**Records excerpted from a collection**
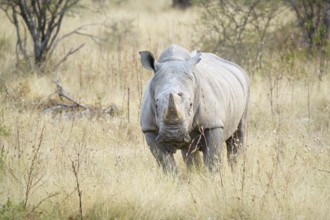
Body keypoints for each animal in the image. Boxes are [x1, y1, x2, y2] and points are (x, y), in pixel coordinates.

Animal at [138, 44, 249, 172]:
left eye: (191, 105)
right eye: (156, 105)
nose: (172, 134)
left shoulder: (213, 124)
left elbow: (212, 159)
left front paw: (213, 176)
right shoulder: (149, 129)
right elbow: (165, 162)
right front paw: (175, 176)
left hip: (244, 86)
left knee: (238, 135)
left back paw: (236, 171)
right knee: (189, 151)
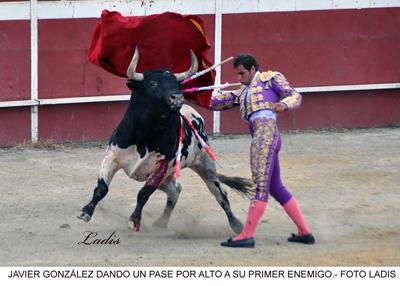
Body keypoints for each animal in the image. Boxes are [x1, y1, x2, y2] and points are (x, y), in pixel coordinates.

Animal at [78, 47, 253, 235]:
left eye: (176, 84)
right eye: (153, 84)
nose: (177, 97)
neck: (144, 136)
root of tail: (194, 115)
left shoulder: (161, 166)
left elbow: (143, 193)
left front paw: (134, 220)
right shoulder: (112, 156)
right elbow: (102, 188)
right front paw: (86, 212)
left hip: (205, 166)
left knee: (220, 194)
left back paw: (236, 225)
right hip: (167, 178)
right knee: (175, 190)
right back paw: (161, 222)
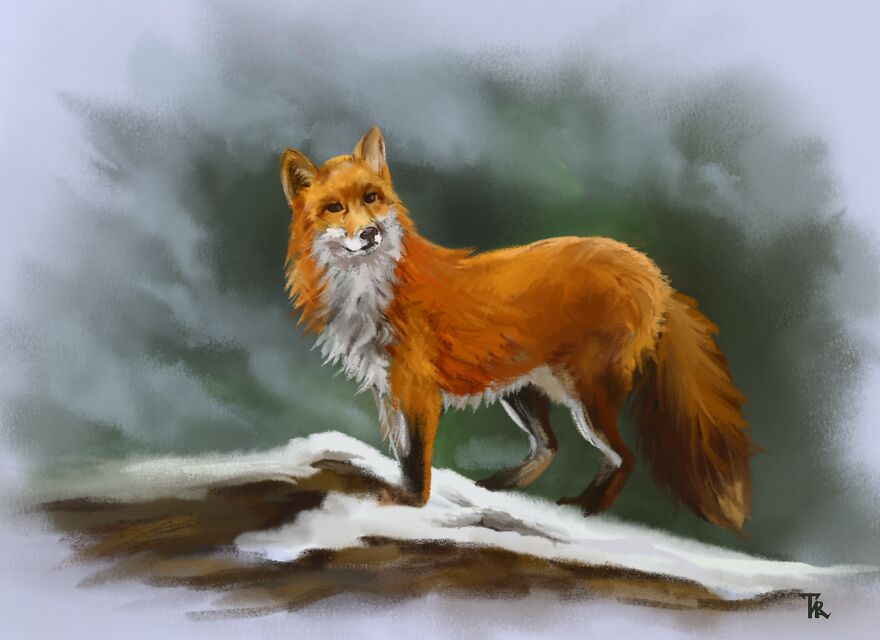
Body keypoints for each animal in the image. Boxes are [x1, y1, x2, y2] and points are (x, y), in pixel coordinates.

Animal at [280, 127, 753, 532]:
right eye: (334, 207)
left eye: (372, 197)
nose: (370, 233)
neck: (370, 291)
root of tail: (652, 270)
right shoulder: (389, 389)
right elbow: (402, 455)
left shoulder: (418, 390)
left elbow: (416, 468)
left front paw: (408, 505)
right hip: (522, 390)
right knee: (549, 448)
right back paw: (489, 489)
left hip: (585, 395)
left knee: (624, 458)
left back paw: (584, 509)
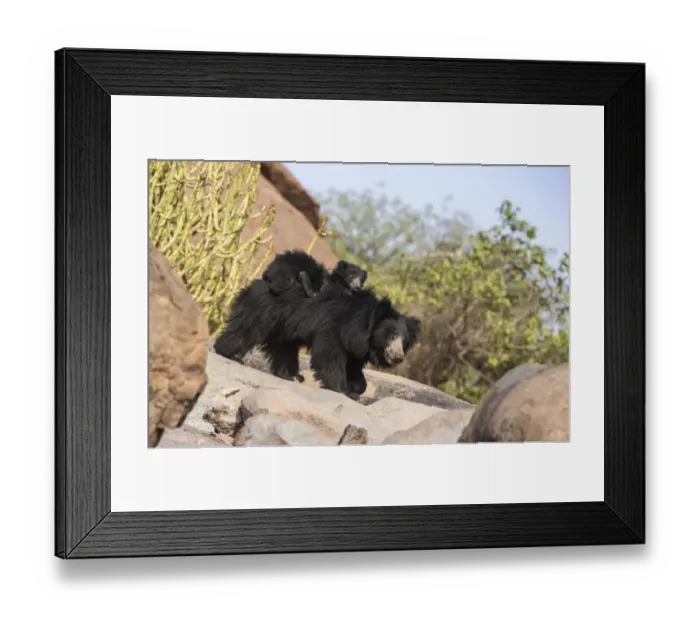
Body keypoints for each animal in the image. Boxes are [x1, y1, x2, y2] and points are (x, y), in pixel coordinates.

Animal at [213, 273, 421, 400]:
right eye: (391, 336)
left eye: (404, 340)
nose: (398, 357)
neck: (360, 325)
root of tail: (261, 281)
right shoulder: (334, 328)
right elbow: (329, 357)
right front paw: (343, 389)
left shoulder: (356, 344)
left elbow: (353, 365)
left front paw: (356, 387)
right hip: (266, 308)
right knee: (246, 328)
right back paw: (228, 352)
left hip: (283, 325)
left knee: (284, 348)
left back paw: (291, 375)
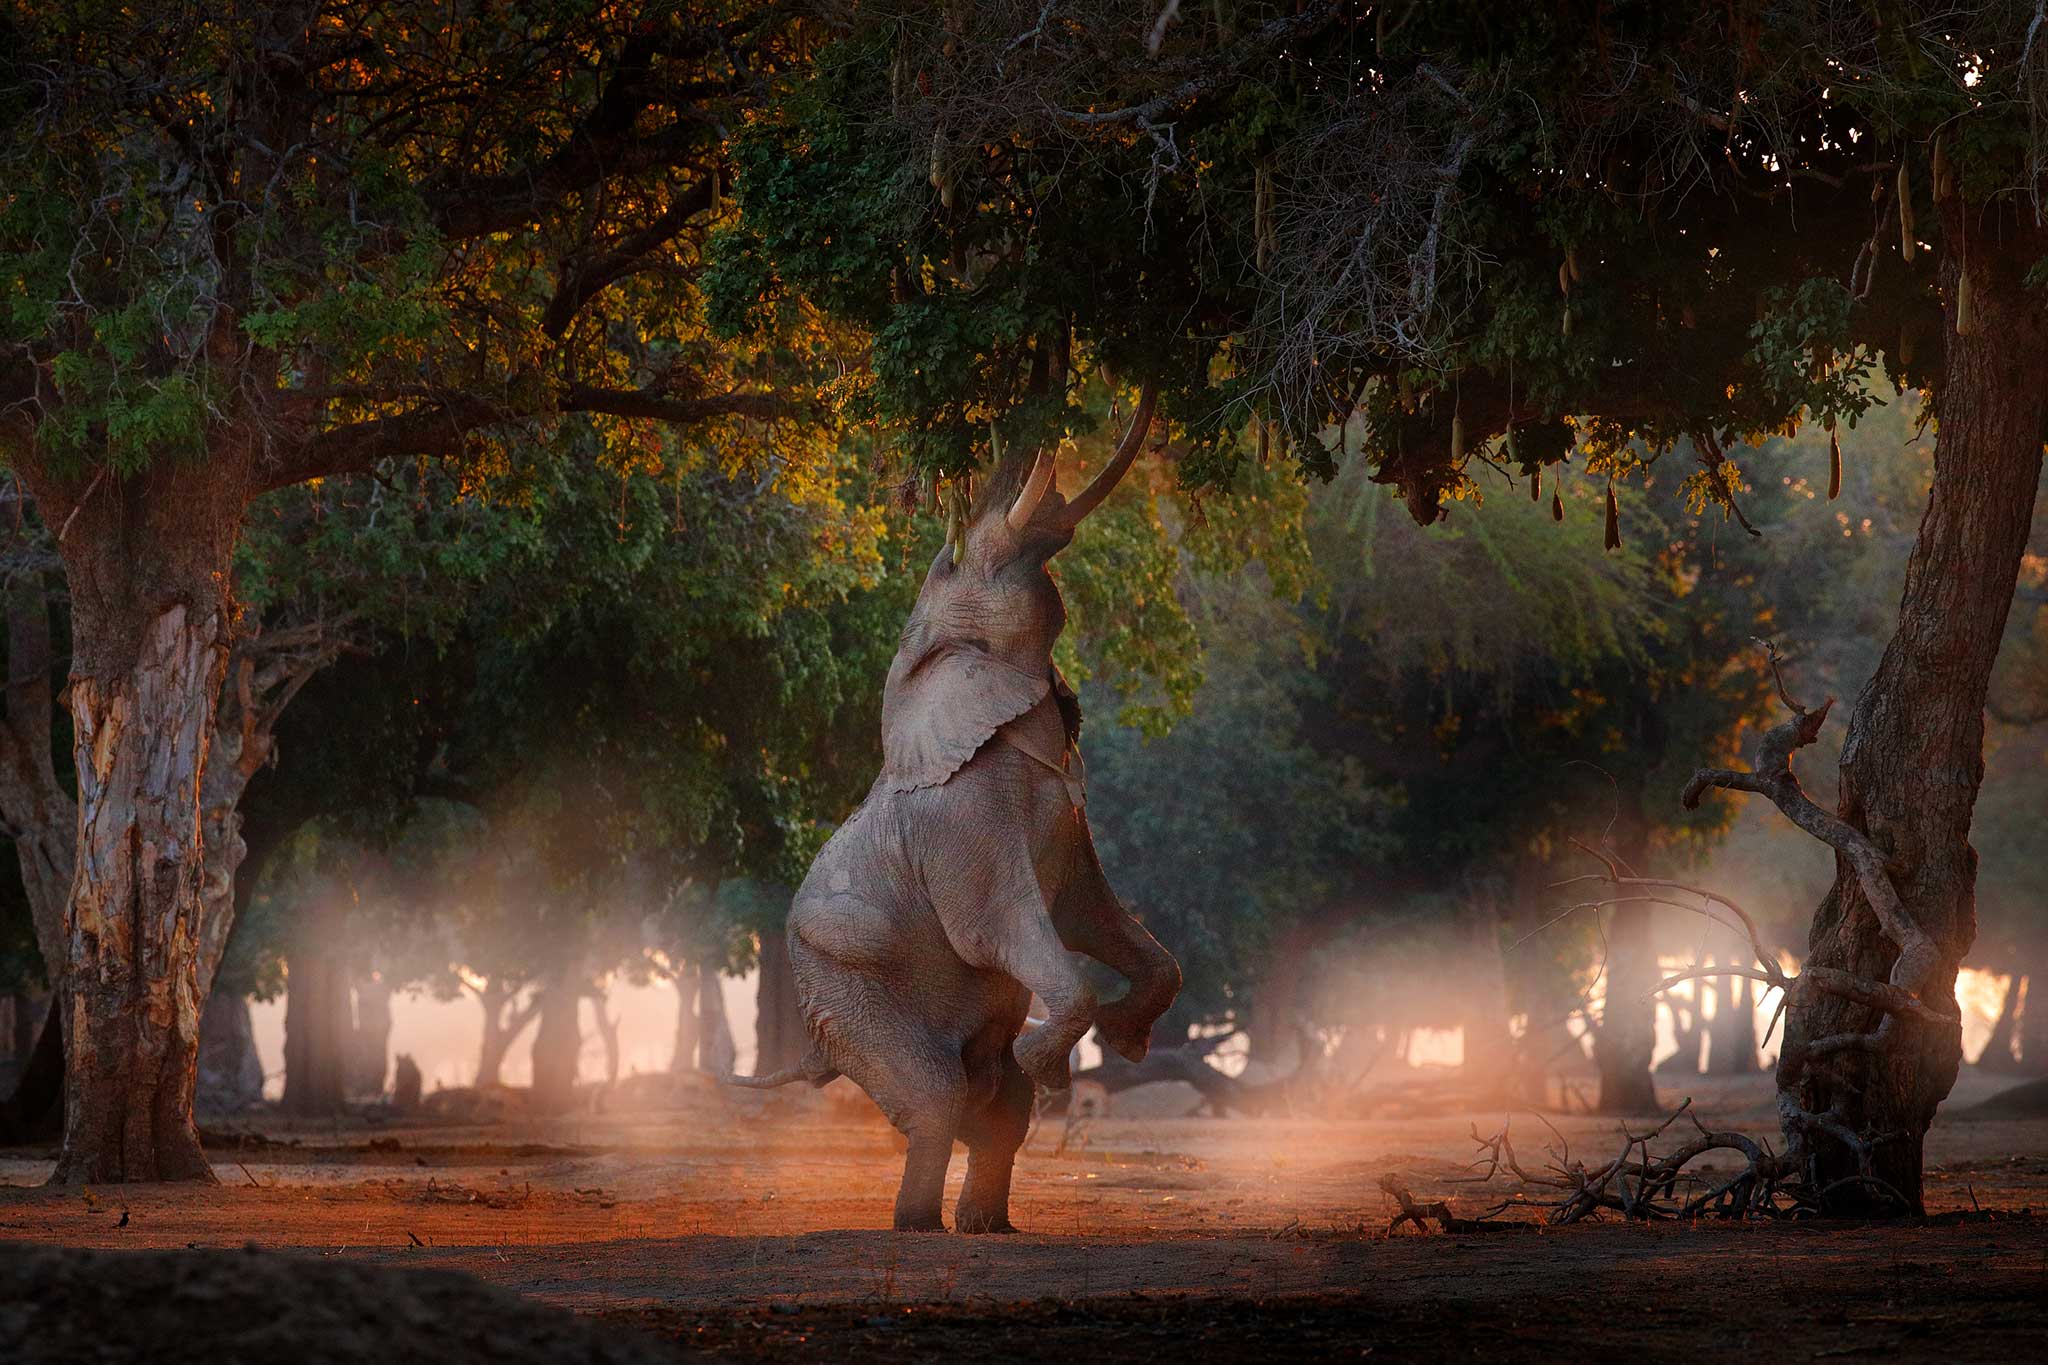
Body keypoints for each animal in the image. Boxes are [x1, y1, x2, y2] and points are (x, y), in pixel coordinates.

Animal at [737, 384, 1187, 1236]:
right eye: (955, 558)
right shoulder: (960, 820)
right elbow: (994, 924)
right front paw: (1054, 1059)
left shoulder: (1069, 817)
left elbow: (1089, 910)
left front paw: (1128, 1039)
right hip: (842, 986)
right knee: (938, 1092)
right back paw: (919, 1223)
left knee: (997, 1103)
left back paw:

**Problem details**
Look for the string "front" in the data above and return every line that has it.

**Task output**
left front paw: (213, 176)
right front paw: (175, 176)
left front paw: (134, 220)
right front paw: (86, 212)
left front paw: (408, 505)
right front paw: (343, 389)
left front paw: (356, 387)
right front paw: (1054, 1059)
left front paw: (1128, 1039)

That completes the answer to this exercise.